End of the MiG era by 2017, says Antony
EW DELHI: Russian-origin MiG-21s were the first truly supersonic fighter jets to be inducted into IAF in 1963, which then was a move by India to counter the F-104 Starfighters provided to Pakistan by US.
The MiG-23s, MiG-25s, MiG-27s and MiG-29s, each with their own specific roles, followed in later years. The MiGs, in fact, once constituted over 75% of India's combat fleet, and still constitute a bulk of it. But now, with IAF going in for modern fighters, the end of the entire MiG era, except for the latest MiG-29s, is in sight.
"We have got a clear-cut plan to replace them. By 2017, the entire MiG series will be replaced in a phased manner, that is from 2014 onwards,'' said defence minister A K Antony in Rajya Sabha on Wednesday.
In the years ahead, India's frontline combat fighters will have 270 Russian Sukhoi-30MKIs already being inducted for around $12 billion, the 126 new medium multi-role combat aircraft to be acquired in the $10.4 billion MMRCA project and the 250 to 300 fifth-generation fighter aircraft to be built with Russia in the gigantic $35 billion project.

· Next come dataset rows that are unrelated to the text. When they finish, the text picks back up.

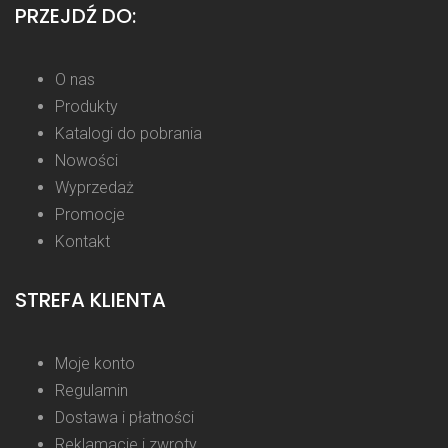
PRZEJDŹ DO:
O nas
Produkty
Katalogi do pobrania
Nowości
Wyprzedaż
Promocje
Kontakt
STREFA KLIENTA
Moje konto
Regulamin
Dostawa i płatności
Reklamacje i zwroty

Moreover, induction of the first 40 of the indigenous Tejas light combat aircraft will also begin towards end-2013, with the first two squadrons becoming fully operational at the Sulur airbase (Tamil Nadu) by 2015 or so, a full three decades after the LCA project was first sanctioned to replace the ageing MiG-21s.
Antony, on his part, assured Parliament that large-scale induction of Sukhoi-30MKIs, LCA and MMRCA would take place within the next few years, while acknowledging such an exercise could not take place in the past due to "historical reasons''.
While the single-engined, delta-winged MiG-21s did indeed provide yeoman service to India over the decades, the high crash record of these highly-demanding fighters have also scarred the nation.
Of the 793 MiG-21s inducted into IAF since 1963, over 350 have been lost in accidents. IAF has recorded 40 crashes in just the last three years, a majority of them being MiGs, which killed 16 pilots, 24 service personnel and five civilians.
With several design limitations due to their 1960s and 1970s vintage, coupled with shoddy maintenance and poor quality control of spares, as well as inadequate training to rookie pilots, the MiG-21s even came to be known as the "flying coffins''.
Even the track-record of the "Bisons'', the 125 MiG-21s upgraded with new avionics, improved gearboxes and cockpits, and the capability to fire some BVR (beyond-visual range) missiles, has not been free from controversies. But faced with the huge delays in Tejas, IAF plans to operate the "Bisons'' till at least 2017.